Function Preserving Projection for Scalable Exploration of High-Dimensional Data
This addresses the need for interpretable data exploration in high-dimensional datasets, offering a novel approach beyond conventional dimension reduction methods.
The paper tackles the problem of discovering interpretable relationships between user-selected response functions and high-dimensional data by introducing function preserving projections (FPP), a scalable linear projection technique that reveals non-linear patterns and scales to millions of samples.

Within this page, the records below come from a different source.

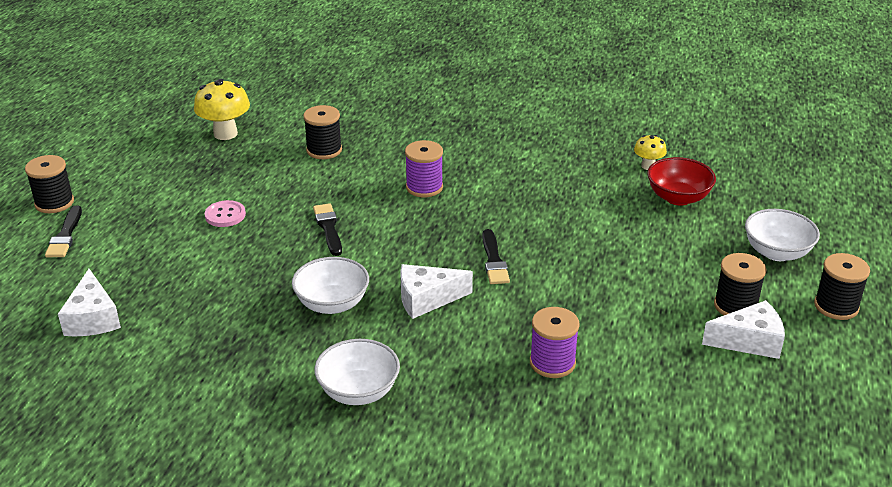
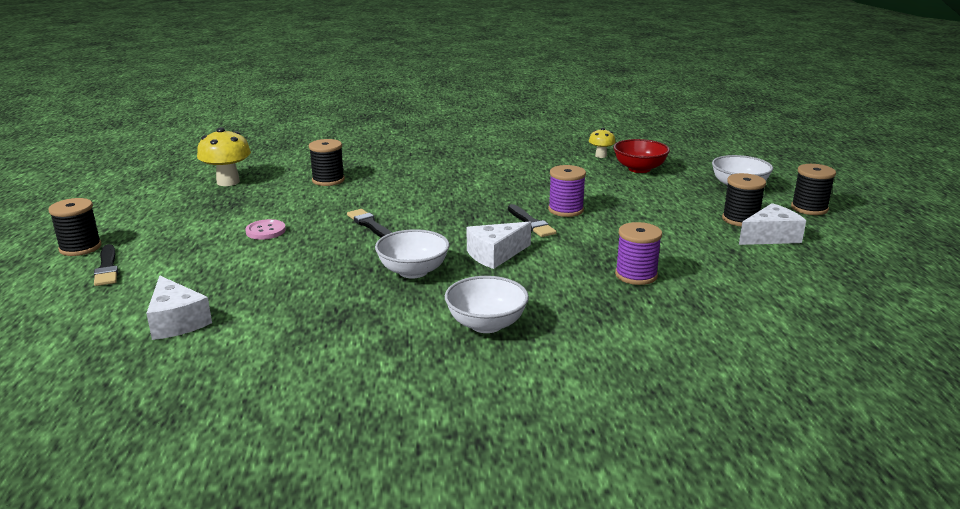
camera: 20 degrees left, 10 degrees down
purple spool [405,140,443,197] -> purple spool moved to [548,165,586,217]

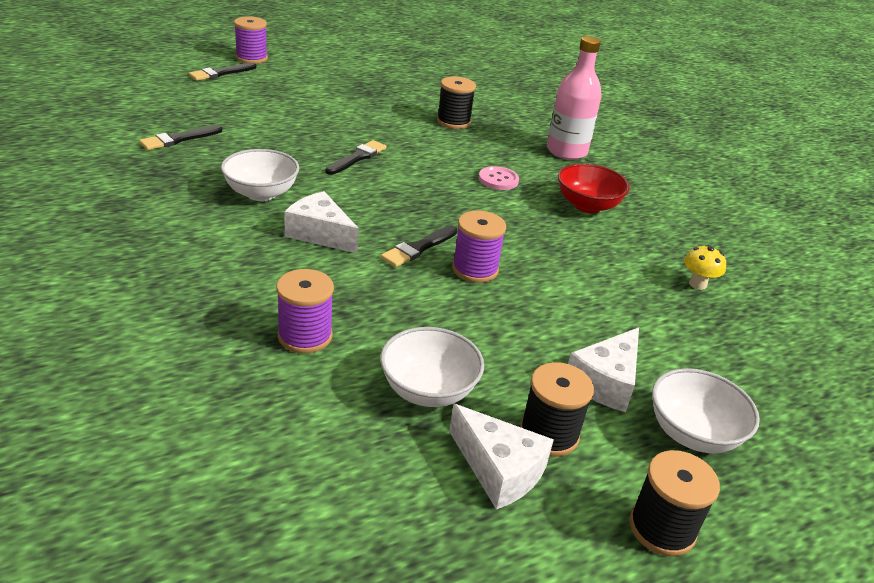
camera: 65 degrees right, 10 degrees up
black spool [48,198,102,256] -> purple spool [234,16,268,64]
white cheese [146,276,212,340] -> white cheese moved to [568,327,639,412]
yellow mushroom [197,127,251,186] -> none
pink button [245,219,286,240] -> pink button moved to [479,166,519,190]
white bowl [445,276,529,333] -> white bowl moved to [380,327,484,407]
red bowl [613,139,670,173] -> red bowl moved to [558,164,630,213]
none -> black brush [139,125,223,150]
none -> pink bottle [547,36,602,160]

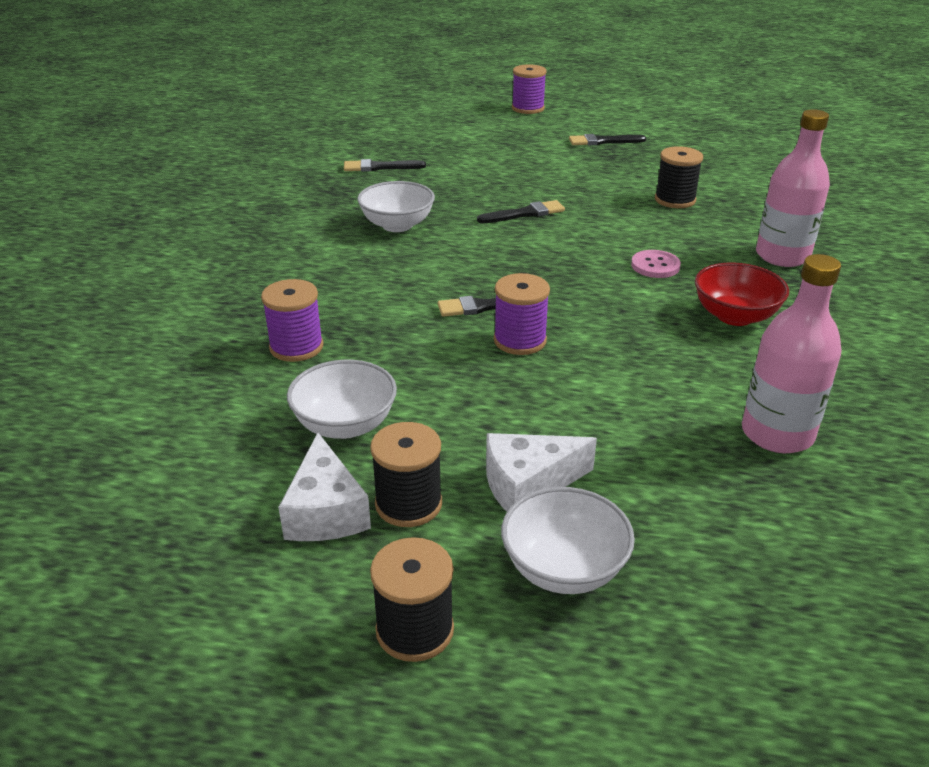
camera: 40 degrees right, 0 degrees up
black brush [189,63,257,81] -> black brush moved to [569,134,646,145]
white cheese [284,191,359,254] -> none
yellow mushroom [684,245,726,290] -> pink bottle [742,254,842,453]

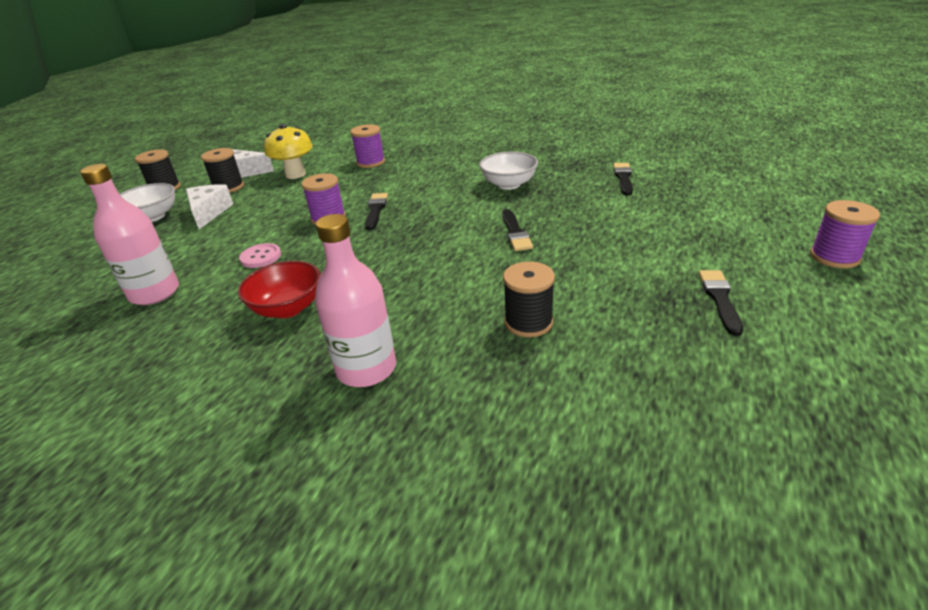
camera: 105 degrees right, 0 degrees up
white bowl [287,360,397,439] -> yellow mushroom [264,124,313,179]
pink button [631,250,681,278] -> pink button moved to [239,243,281,268]

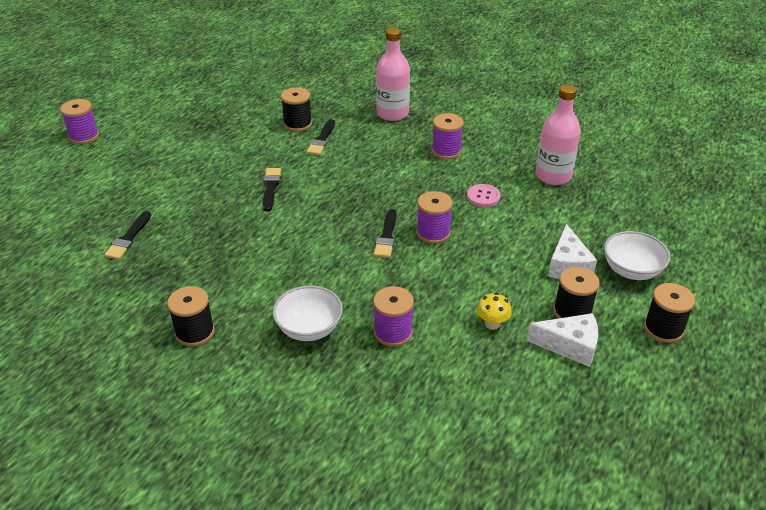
camera: 175 degrees left, 5 degrees up
red bowl [238,261,321,318] -> purple spool [432,113,464,159]
yellow mushroom [264,124,313,179] -> yellow mushroom [477,293,512,330], size x0.56
white bowl [479,152,538,190] -> white bowl moved to [273,286,343,341]
black brush [699,270,743,336] -> black brush moved to [307,119,335,155]
none -> black spool [167,286,215,347]

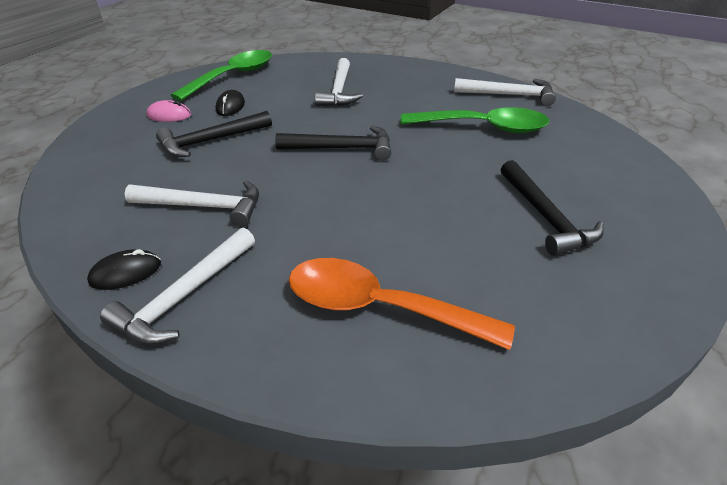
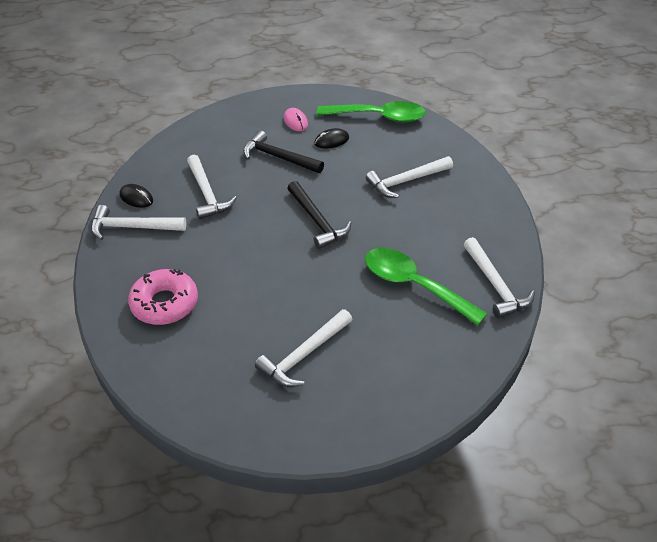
camera: 60 degrees right, 5 degrees up
orange spoon [289,258,515,350] -> pink donut [128,269,198,325]
green spoon [401,107,549,133] -> green spoon turned 150 degrees clockwise [365,248,487,325]
black hammer [501,160,604,256] -> white hammer [255,309,353,387]

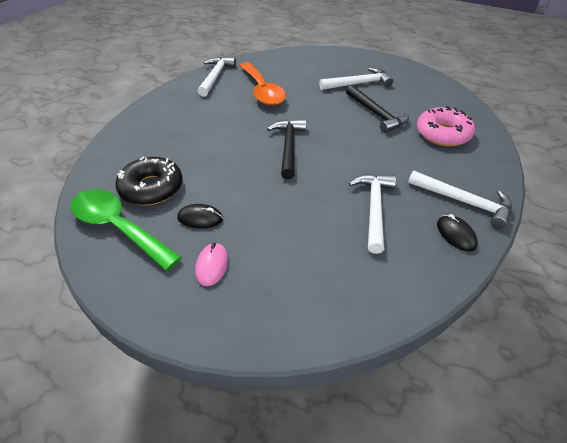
camera: 150 degrees left, 0 degrees up
black hammer [243,130,324,173] -> black hammer moved to [346,85,409,133]
green spoon [365,248,487,325] -> orange spoon [240,62,286,106]
white hammer [366,156,453,198] -> none
none -> black donut [115,156,183,206]

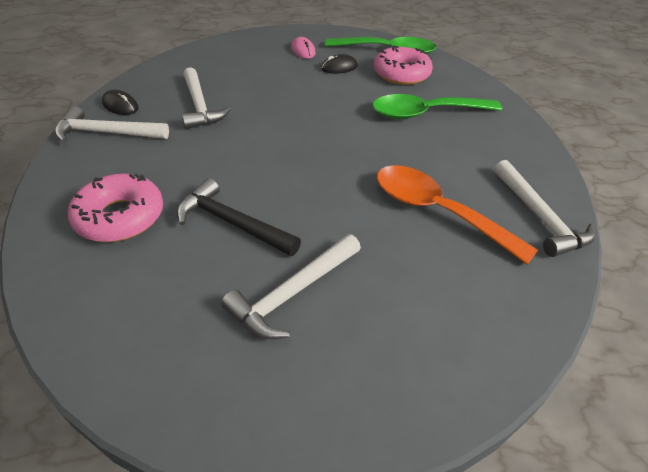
camera: 150 degrees right, 0 degrees up
black donut [115,156,183,206] -> pink donut [374,46,433,85]
black hammer [267,119,306,179] -> none
none -> green spoon [372,94,502,119]

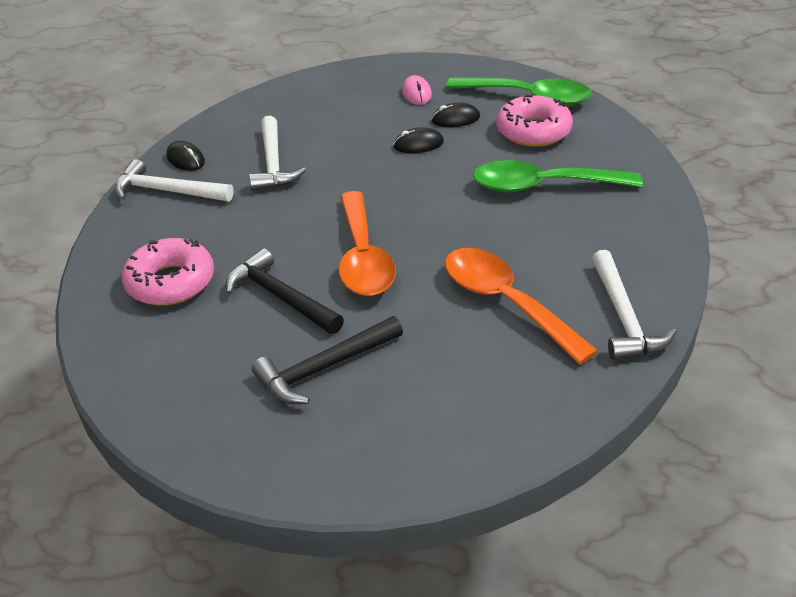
camera: 15 degrees right, 5 degrees down
white hammer [221,234,361,339] -> black hammer [252,316,403,404]
none -> orange spoon [339,191,396,296]
none -> black mouse [393,127,444,153]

We present function preserving projections (FPP), a scalable linear projection technique for discovering interpretable relationships in high-dimensional data. Conventional dimension reduction methods aim to maximally preserve the global and/or local geometric structure of a dataset. However, in practice one is often more interested in determining how one or multiple user-selected response function(s) can be explained by the data. To intuitively connect the responses to the data, FPP constructs 2D linear embeddings optimized to reveal interpretable yet potentially non-linear patterns of the response functions. More specifically, FPP is designed to (i) produce human-interpretable embeddings; (ii) capture non-linear relationships; (iii) allow the simultaneous use of multiple response functions; and (iv) scale to millions of samples. Using FPP on real-world datasets, one can obtain fundamentally new insights about high-dimensional relationships in large-scale data that could not be achieved using existing dimension reduction methods.